Here’s how it’s done: The administration further narrows the definition of “broadband,” uses the inflated “underserved” number to justify more massive spending, but then allows the vast majority of funds to build duplicate networks. . These projects are duplicative because they are parallel to services already available, not about expanding access to truly unserved homes. This has happened (or been attempted) in Maine communities such as Hampden, Knox County, Leeds, Southport, and southwestern Waldo County.

Essentially, the administration’s policy blindly assumes that every camp or lakehouse that doesn’t have a gold-rate residential service connection not only needs that speed, but needs a government-owned entity to build a new wired fiber optic access. tip for them.

It’s totally useless. For almost all residential consumers, symmetrical 100 Mbps service is overkill. Zoom, the online video conferencing service, recommends 3.8 Mbps download and 3 Mbps upload for 1080p high-definition video calls. Patients using a telehealth service would need comparable bandwidth.

Just like MCA, the Federal ARPA Capital projects A fund exists to build infrastructure; it’s all in the name. It does not exist to determine access versus affordability, nor does it seek to meet consumer needs through innovative technology or targeted household assistance. This dominant philosophy alone makes its “investments” more useless.

Whatever the problem, the solution for Biden, Mills and their broadband bureaucrats is to pump money into local public or quasi-public entities to build new, often duplicate, fiber-optic infrastructure. All this guarantees mismanagement and waste of public funds. Stories abound across the country of public broadband districts that got into too much debt to provide a service few wanted to buy, even though it was funded by “cheap” municipal tax bonds.

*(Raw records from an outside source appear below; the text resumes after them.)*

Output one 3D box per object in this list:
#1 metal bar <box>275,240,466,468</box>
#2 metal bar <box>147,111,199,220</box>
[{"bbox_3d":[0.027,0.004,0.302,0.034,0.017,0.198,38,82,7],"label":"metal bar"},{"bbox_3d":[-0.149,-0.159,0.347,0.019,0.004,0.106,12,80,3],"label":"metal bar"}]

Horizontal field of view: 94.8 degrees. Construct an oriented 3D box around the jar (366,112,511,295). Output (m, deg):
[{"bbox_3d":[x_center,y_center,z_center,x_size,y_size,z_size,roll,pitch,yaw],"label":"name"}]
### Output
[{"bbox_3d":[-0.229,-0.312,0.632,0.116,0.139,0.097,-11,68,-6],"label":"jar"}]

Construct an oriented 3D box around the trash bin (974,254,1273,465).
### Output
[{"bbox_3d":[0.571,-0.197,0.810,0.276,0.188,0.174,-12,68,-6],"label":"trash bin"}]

Both Governor Mills and President Biden need to take a long look at themselves in the mirror. Does their “spend first, ask questions later” philosophy really pay off? A report by the federal Government Accountability Office (GAO) released in May 2022 accounted for more than 100 different general programs, administered by 15 different agencies, which spent $44 billion from 2015 to 2020 to fund broadband development.

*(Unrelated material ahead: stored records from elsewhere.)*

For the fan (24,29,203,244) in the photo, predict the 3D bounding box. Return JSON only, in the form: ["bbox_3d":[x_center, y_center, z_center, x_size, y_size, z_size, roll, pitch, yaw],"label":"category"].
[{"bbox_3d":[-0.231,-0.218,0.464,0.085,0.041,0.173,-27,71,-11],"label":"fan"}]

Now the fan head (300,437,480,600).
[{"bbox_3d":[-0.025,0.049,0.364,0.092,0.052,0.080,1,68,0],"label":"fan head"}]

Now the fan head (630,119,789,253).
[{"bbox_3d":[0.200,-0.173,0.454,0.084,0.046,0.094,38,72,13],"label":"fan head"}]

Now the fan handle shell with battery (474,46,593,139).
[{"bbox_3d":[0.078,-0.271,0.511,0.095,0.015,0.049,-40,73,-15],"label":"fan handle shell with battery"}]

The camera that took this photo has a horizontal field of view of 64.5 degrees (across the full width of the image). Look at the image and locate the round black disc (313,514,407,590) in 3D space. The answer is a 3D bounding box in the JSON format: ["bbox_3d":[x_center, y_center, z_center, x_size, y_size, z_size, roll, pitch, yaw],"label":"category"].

The GAO called the funding program “overlapping and fragmented,” noting that millions of Americans still don’t have access to 25/3 service: 17% in rural America, compared to just 1% of those living in areas urban. Remember, these are federal expenditures only. Set aside the millions of state taxpayer-funded bonds issued each year for the same purpose.

So what is a better solution for Mainers? The state should wind up the MCA and redirect its budget to a program that provides needy households with technology-neutral vouchers to help them afford faster internet speeds. Instead of ConnectME’s distortions, private sector and federal government data would be used to understand the true extent of the infrastructure gap and avoid costly overbuilding where the FCC has already funded projects.

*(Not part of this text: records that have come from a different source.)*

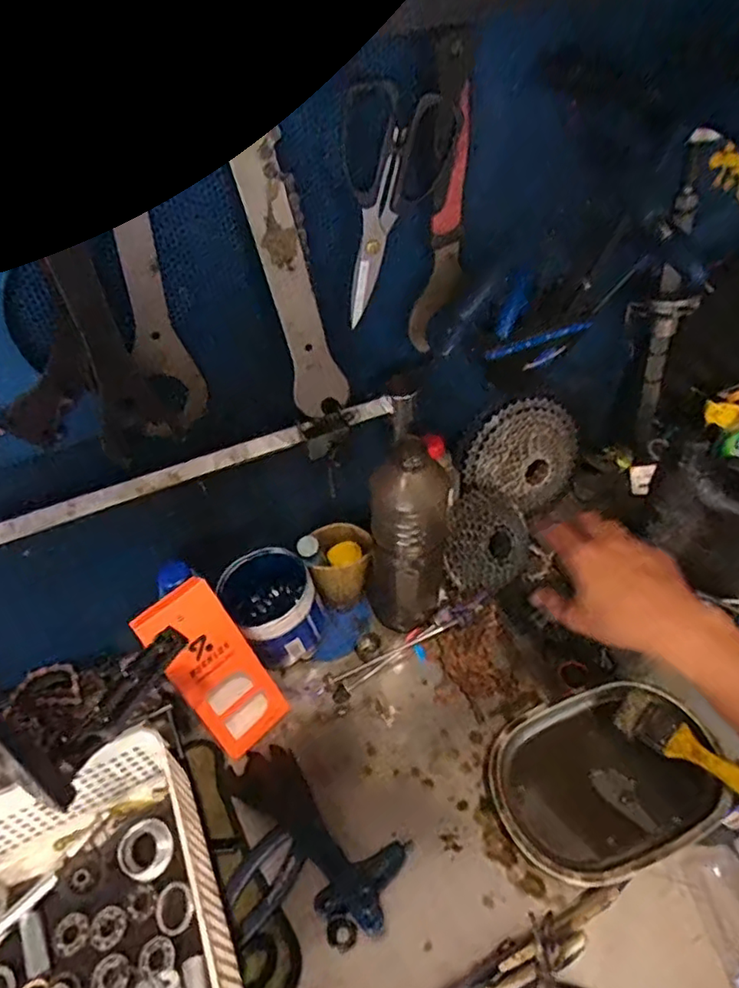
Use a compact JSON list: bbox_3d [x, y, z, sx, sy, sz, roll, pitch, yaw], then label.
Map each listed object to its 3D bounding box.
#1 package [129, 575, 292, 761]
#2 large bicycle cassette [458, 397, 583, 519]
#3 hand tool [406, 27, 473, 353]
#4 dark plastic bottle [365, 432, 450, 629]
[{"bbox_3d":[-0.157,0.171,0.594,0.082,0.184,0.047,-35,27,-25],"label":"package"},{"bbox_3d":[0.197,-0.050,0.732,0.152,0.130,0.032,27,5,-20],"label":"large bicycle cassette"},{"bbox_3d":[0.056,-0.230,0.491,0.049,0.228,0.020,-30,56,-21],"label":"hand tool"},{"bbox_3d":[0.039,0.034,0.630,0.088,0.273,0.096,0,47,5],"label":"dark plastic bottle"}]

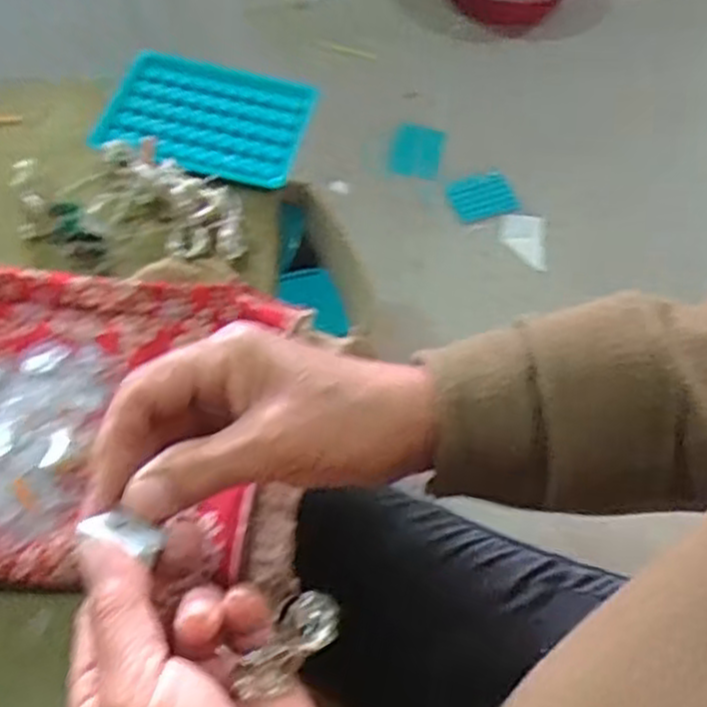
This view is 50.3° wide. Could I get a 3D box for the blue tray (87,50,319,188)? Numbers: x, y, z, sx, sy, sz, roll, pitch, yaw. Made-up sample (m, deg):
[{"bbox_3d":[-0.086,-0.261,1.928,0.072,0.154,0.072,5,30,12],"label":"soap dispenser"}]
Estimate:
[{"bbox_3d":[-0.097,-0.161,0.503,0.131,0.010,0.104,13,60,3],"label":"blue tray"}]

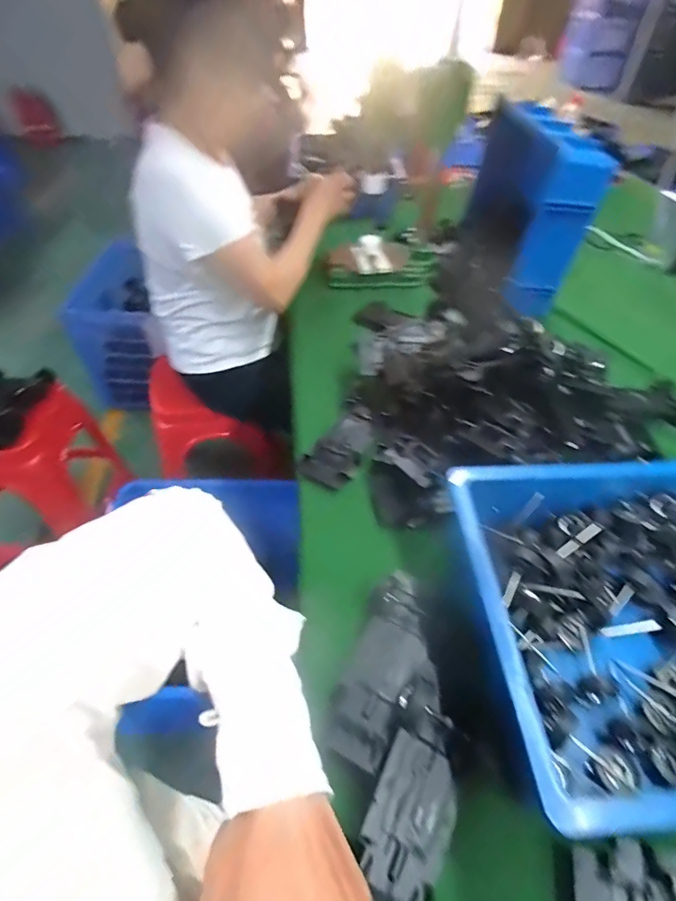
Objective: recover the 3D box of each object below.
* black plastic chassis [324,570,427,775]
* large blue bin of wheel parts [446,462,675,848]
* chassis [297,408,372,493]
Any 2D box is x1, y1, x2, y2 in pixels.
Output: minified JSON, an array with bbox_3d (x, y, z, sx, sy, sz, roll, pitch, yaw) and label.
[{"bbox_3d":[0.047,0.214,0.454,0.066,0.030,0.183,18,49,14],"label":"black plastic chassis"},{"bbox_3d":[0.357,0.168,0.444,0.455,0.109,0.316,-1,47,-3],"label":"large blue bin of wheel parts"},{"bbox_3d":[0.009,-0.007,0.662,0.069,0.029,0.152,23,51,19],"label":"chassis"}]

This bold solution would eliminate the massive bureaucracy that marked the Mills administration’s approach to closing the “digital divide” while saving taxpayers from taking on the debt of flawed and unnecessary public networks.

For a service as critical as internet access, why should Mainers allow it to be co-opted and mismanaged by the same entities that have driven up the price of other services, such as education and health care? , in recent decades? The government is not very good at many things, but it can always be counted on to waste huge amounts of other people’s money.

Consumers would be much better served by a healthier economic environment allowing private ISPs to innovate and compete for the provision of Internet services than by wasteful government spending on wasteful infrastructure.